Not the illegal ones that are apparently out of control. Lebanese posting related visuals and/or sharing them on social media, and those commenting, are asking where is the state.

“Corruption and theft in plain sight…!! Where is the state?” Asked a Twitter user.

It is to note that these trucks are crossing into Syria with the Lebanese subsidized goods using the highway and through Lebanon’s customs border. They are not hiding from the Lebanese authorities or using side roads.
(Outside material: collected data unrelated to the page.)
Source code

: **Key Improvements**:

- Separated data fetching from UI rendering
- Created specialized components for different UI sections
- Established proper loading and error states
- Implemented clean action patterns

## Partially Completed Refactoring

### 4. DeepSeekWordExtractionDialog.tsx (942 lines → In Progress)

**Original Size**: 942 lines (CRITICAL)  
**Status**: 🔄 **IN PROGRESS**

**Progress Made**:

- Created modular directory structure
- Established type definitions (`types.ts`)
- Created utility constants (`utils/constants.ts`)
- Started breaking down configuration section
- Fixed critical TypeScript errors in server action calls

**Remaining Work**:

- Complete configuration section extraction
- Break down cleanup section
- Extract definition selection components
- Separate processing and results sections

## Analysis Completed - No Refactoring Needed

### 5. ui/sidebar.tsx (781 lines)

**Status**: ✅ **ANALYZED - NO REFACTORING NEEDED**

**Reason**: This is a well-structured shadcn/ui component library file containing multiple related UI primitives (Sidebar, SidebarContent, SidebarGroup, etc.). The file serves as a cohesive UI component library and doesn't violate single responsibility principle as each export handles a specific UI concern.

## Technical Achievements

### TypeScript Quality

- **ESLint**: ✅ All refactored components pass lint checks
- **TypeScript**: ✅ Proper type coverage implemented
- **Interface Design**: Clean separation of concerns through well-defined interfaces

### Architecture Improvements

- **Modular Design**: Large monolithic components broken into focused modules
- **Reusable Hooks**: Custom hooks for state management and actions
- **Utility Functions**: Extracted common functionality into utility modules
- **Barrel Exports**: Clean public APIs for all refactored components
They are operating in the open, unstoppable.

Smuggling between Lebanon and Syria is not unusual, but the irony is there that legit businesses have to close their source of income to abide by the state-imposed lockdown while these illegal business operations are on a free ride in the open.

The border area with Syria in Baalbek-Hermel usually witnesses multiple illegal crossings to smuggle goods.

On December 12th, Syrian army border guards fired at a group of young men at the Arida border crossing, in the village of Al-Qasr, causing the death of one Lebanese man and injuring another.

That same town witnessed back in January an explosion of fuel and oil tanks owned by a Lebanese from the Al-Obeid family, who is allegedly linked to Hezbollah, and runs a fuel smuggling line from Lebanon to Syria.